SELECTED TEXT

I’m sure what you are about to read will annoy some people, but I had almost forgotten about mobile virtual network operators (MVNOs) and their place in the telco food chain. Big mistake!
I now know that just because I am not exposed to any MVNOs where I live, or that they rarely make the headlines, does not mean that the MVNO market is not surviving. In fact, it’s quite the opposite.
When I was invited to chair a session at the recent MVNOs Asia event in Singapore, I was concerned that I would be hearing the same old stuff I had been exposed to over the last ten years, when stories of woe from failed attempts and how to avoid the pitfalls were common. Equally prevalent were stories of MNO disinterest, uncompetitive wholesale rates and regulators that were keen to have MVNOs active in their markets but did little to support or promote their cause.
MVNOs in Asia seemed to be living in the ‘twilight zone’ – either trying to exist on the dregs overlooked by the established MNOs, or growing as quickly as possible, at whatever cost, aiming to be acquired. In some cases, they were simply so annoying that the MNO host would buy them just to take back the subscriber base lost to them.
But wow, have things changed! MVNOs are making great inroads not only by establishing themselves as viable businesses, but also capturing substantial market share – with, in some cases, the support of their hosts. There are still attempts by big brand names to launch MVNOs as a brand extension and an extra service, but today’s players are a lot more serious – and much better funded.

STUDY QUESTIONS
- A) In the piece on mobile virtual network operators, in which city was the MVNOs Asia event held?
- B) List the kinds of stories that the piece on mobile virtual network operators says were common over the previous ten years.

MATERIAL SHOWN

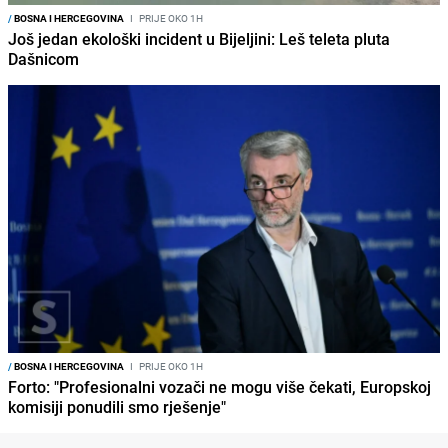
/
BOSNA I HERCEGOVINA
I
PRIJE OKO 1H
Još jedan ekološki incident u Bijeljini: Leš teleta pluta
Dašnicom
/
BOSNA I HERCEGOVINA
I
PRIJE OKO 1H
Forto: "Profesionalni vozači ne mogu više čekati, Europskoj
komisiji ponudili smo rješenje"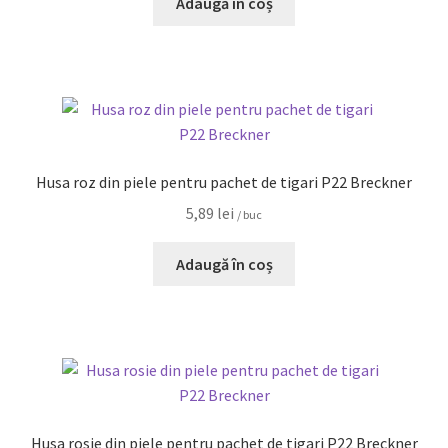
Adaugă în coș
Husa roz din piele pentru pachet de tigari P22 Breckner
5,89
lei
/ buc
Adaugă în coș
Husa rosie din piele pentru pachet de tigari P22 Breckner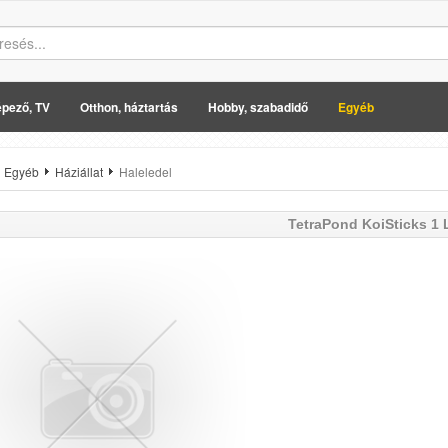
pező, TV
Otthon, háztartás
Hobby, szabadidő
Egyéb
Egyéb
Háziállat
Haleledel
TetraPond KoiSticks 1 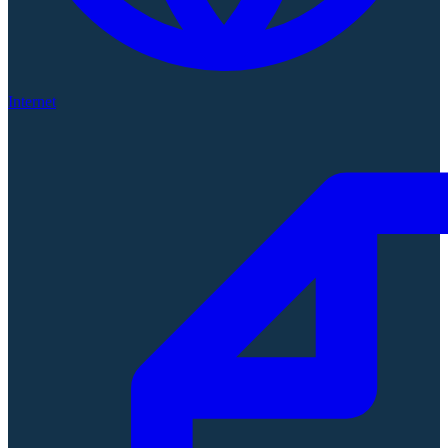
Internet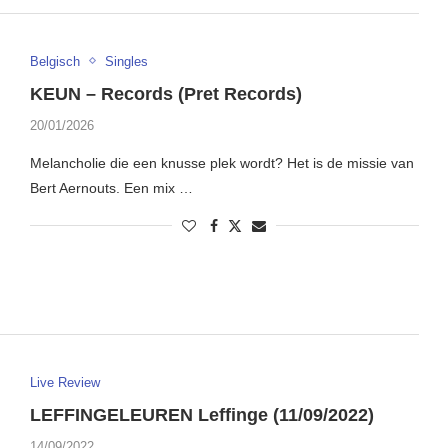
Belgisch
Singles
KEUN – Records (Pret Records)
20/01/2026
Melancholie die een knusse plek wordt? Het is de missie van
Bert Aernouts. Een mix …
Live Review
LEFFINGELEUREN Leffinge (11/09/2022)
14/09/2022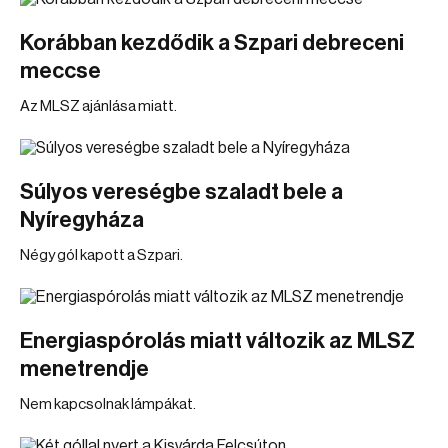
Korábban kezdődik a Szpari debreceni
meccse
Az MLSZ ajánlása miatt.
Súlyos vereségbe szaladt bele a
Nyíregyháza
Négy gól kapott a Szpari.
Energiaspórolás miatt változik az MLSZ
menetrendje
Nem kapcsolnak lámpákat.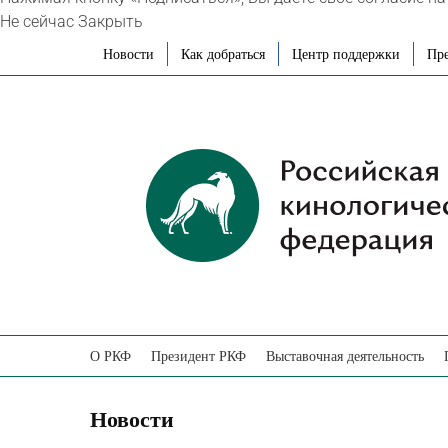
Не сейчас
Закрыть
Skip
Новости
Как добраться
Центр поддержки
Пре
to
content
О РКФ
Президент РКФ
Выставочная деятельность
Новости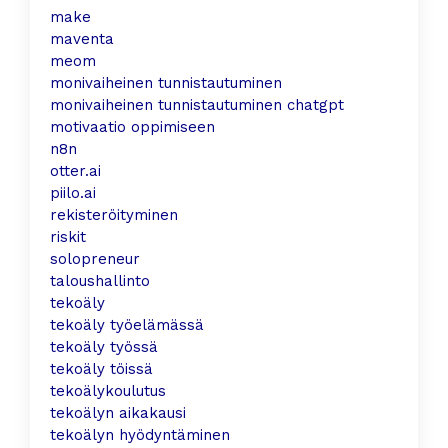
make
maventa
meom
monivaiheinen tunnistautuminen
monivaiheinen tunnistautuminen chatgpt
motivaatio oppimiseen
n8n
otter.ai
piilo.ai
rekisteröityminen
riskit
solopreneur
taloushallinto
tekoäly
tekoäly työelämässä
tekoäly työssä
tekoäly töissä
tekoälykoulutus
tekoälyn aikakausi
tekoälyn hyödyntäminen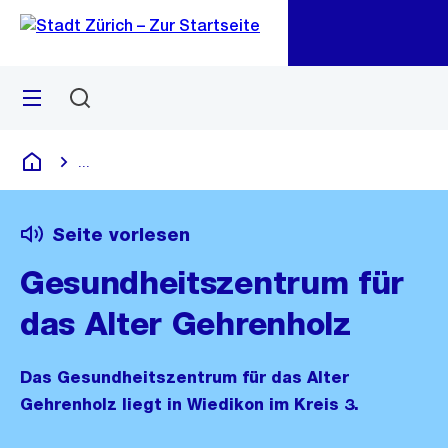
Zu
Zu
Sprunglink
Navigation
Menü
Suchen
M
öf
...
Blende alle Breadcrumbs ein
Deutsch
Seite vorlesen
Gesundheits­zentrum für
das Alter Gehrenholz
Das Gesundheitszentrum für das Alter
Gehrenholz liegt in Wiedikon im Kreis 3.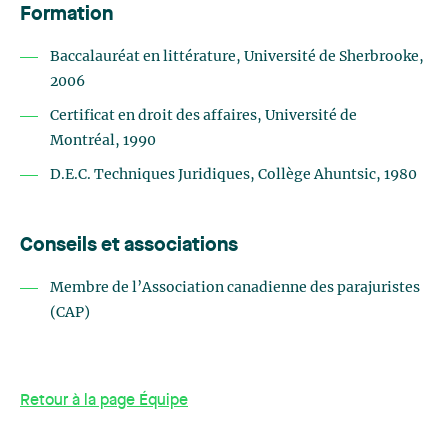
Formation
Baccalauréat en littérature, Université de Sherbrooke,
2006
Certificat en droit des affaires, Université de
Montréal, 1990
D.E.C. Techniques Juridiques, Collège Ahuntsic, 1980
Conseils et associations
Membre de l’Association canadienne des parajuristes
(CAP)
Retour à la page Équipe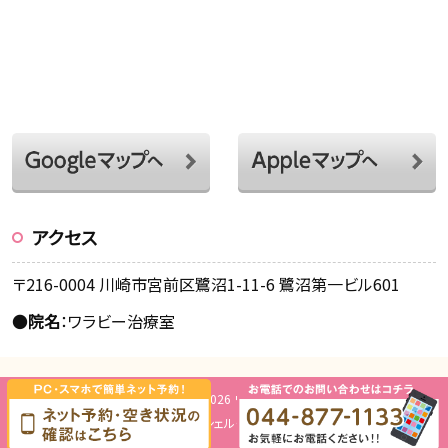
アクセス
〒216-0004 川崎市宮前区鷺沼1-11-6 鷺沼第一ビル601
●
院名
：ワラビー治療室
Copyright © 2026 ワラビー治療室.
Design by
ミッシェル・グリーン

OUTPUTS IN ORDER
- A) Singapore

- B)
- Stories of woe from failed attempts and how to avoid the pitfalls
- Stories of MNO disinterest
- Stories of uncompetitive wholesale rates
- Stories of regulators that were keen to have MVNOs active in their markets but did little to support or promote their cause